Site Reliability Engineer Developer
Long Term Contract
OCC, DC, & Endeavor Job Overview: Delta IT is on a journey to becoming the best IT organization in the airline industry, a journey of transformation. We are changing the way we do business from top to bottom as we strive to create meaningful and innovative solutions and are looking for team members to help us realize our vision. The Sr. Systems Engineer will possess a passion for technology and ensure 24x7 highly available and reliable operations systems for Delta.

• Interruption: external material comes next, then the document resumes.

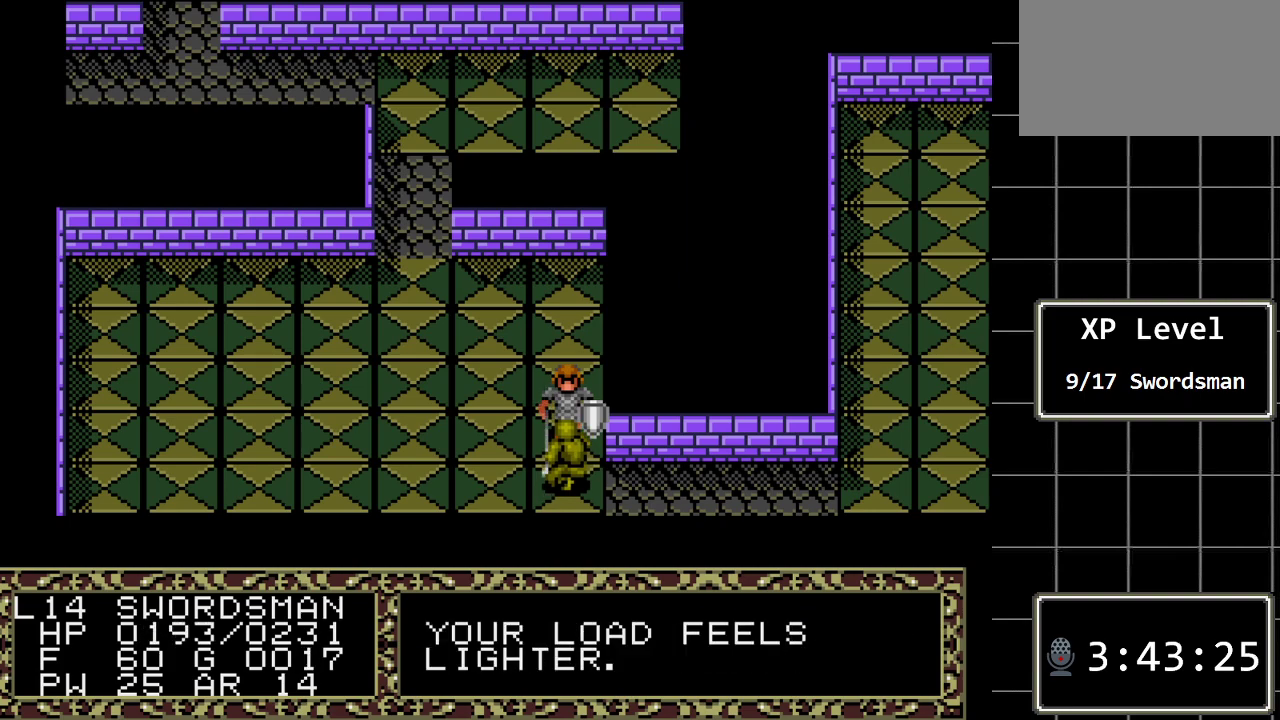
{"buttons": [], "events": [[317, "DPAD_DOWN", "down"], [500, "DPAD_DOWN", "up"]]}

The successful candidate will be a highly motivated professional who can work in a fast-paced fluid environment and provide business facing application support, monitoring, analytics, and SLA management.
- Associate's degree or industry certification in an applicable IT field, in addition to four years applicable experience in the design/administration/support of one or more platforms; or Bachelor's degree in an IT field, in addition to two years applicable experience in the design/administration/support of one or more platforms; or five years equivalent in depth experience in the above related areas
- 5 or more years of experience as a Systems Engineer or Site Reliability Engineer
- 2 or more years of experience with ops automation using a scripting language such as Python or Ansible
- Experience with Dynatrace APM and synthetic monitoring
- Experience with airline applications and infrastructure technology is a plus
- Execute on the Incident, Change Management, Problem Management processes
- Building and supporting a reliable application suite for the environment in order to meet the development and maintenance requirements of systems/platforms.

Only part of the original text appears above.